You can take the GRE up to 5 times in any 12-month period, with a minimum gap of 21 days between each attempt. Across your lifetime, there is no hard cap on total GRE attempts. ETS's ScoreSelect policy means you choose which score to send to universities - so retaking does not automatically hurt your application.
Q6. Is a 310 GRE score good enough for US universities?
A 310 combined GRE score is competitive for T26–T50 US universities and many state school engineering programs. It is generally below the competitive range for T10–T25 programs, though a 310 with very strong GPA, SOP, and research experience can still result in admissions at strong mid-tier programs. Whether 310 is 'enough' depends on your specific target university and program - use the university-tier benchmarks table in this article to check your specific targets.

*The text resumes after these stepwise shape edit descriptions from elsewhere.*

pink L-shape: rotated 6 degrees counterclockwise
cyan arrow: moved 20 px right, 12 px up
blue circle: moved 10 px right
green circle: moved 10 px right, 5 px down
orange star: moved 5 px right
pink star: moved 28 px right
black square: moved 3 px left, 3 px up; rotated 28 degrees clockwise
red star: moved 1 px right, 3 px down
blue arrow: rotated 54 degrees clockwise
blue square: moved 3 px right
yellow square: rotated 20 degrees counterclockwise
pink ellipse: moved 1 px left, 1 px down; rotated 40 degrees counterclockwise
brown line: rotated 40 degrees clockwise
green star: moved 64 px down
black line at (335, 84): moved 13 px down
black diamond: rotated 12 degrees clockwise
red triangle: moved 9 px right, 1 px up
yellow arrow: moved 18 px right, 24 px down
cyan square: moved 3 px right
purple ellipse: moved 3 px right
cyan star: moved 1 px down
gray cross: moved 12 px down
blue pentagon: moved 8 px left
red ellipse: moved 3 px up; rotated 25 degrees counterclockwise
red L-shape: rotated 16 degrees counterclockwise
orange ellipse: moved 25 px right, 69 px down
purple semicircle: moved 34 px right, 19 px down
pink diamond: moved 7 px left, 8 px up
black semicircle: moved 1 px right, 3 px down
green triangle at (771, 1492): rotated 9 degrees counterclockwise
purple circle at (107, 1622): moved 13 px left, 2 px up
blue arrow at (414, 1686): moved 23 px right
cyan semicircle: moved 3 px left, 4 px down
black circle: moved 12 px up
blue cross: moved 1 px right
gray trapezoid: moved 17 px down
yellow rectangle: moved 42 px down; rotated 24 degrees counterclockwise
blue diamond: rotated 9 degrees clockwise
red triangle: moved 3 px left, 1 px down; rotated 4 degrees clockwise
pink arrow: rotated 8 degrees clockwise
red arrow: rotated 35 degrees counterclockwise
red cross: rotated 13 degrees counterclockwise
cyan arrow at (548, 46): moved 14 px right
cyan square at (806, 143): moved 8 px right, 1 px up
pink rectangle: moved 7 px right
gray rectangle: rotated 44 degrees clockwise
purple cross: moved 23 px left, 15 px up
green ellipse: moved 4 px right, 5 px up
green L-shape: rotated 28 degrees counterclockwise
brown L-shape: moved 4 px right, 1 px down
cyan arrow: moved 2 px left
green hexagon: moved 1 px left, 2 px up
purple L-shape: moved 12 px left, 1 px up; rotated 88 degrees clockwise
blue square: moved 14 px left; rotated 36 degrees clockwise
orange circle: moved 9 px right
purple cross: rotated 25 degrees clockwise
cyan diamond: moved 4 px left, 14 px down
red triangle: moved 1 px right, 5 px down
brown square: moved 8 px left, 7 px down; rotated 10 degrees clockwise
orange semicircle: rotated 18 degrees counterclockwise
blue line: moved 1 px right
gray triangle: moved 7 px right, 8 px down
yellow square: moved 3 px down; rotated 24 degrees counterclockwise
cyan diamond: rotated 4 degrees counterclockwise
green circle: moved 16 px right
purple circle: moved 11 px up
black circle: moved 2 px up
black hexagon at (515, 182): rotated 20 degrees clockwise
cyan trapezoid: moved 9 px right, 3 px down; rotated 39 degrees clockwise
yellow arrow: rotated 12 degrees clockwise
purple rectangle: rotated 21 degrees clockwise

Q7. What is the average GRE score?
According to ETS data, the average GRE Verbal score is approximately 151 and the average GRE Quant score is approximately 154, giving an average combined score of roughly 305. The average AWA score is approximately 3.6. These averages include all GRE test-takers globally - for Indian students specifically, Quant averages tend to be higher due to the strong mathematics background in the Indian education system.
Q8. How is the GRE AWA score used in admissions?
AWA scores are reported separately and are not included in the 260–340 combined score. Most MS programs treat AWA as a secondary factor - a score of 4.0 or above is generally considered acceptable. PhD programs in humanities and social sciences may weigh AWA more heavily as a signal of academic writing ability. A score below 3.5 can raise questions about written communication skills for any program.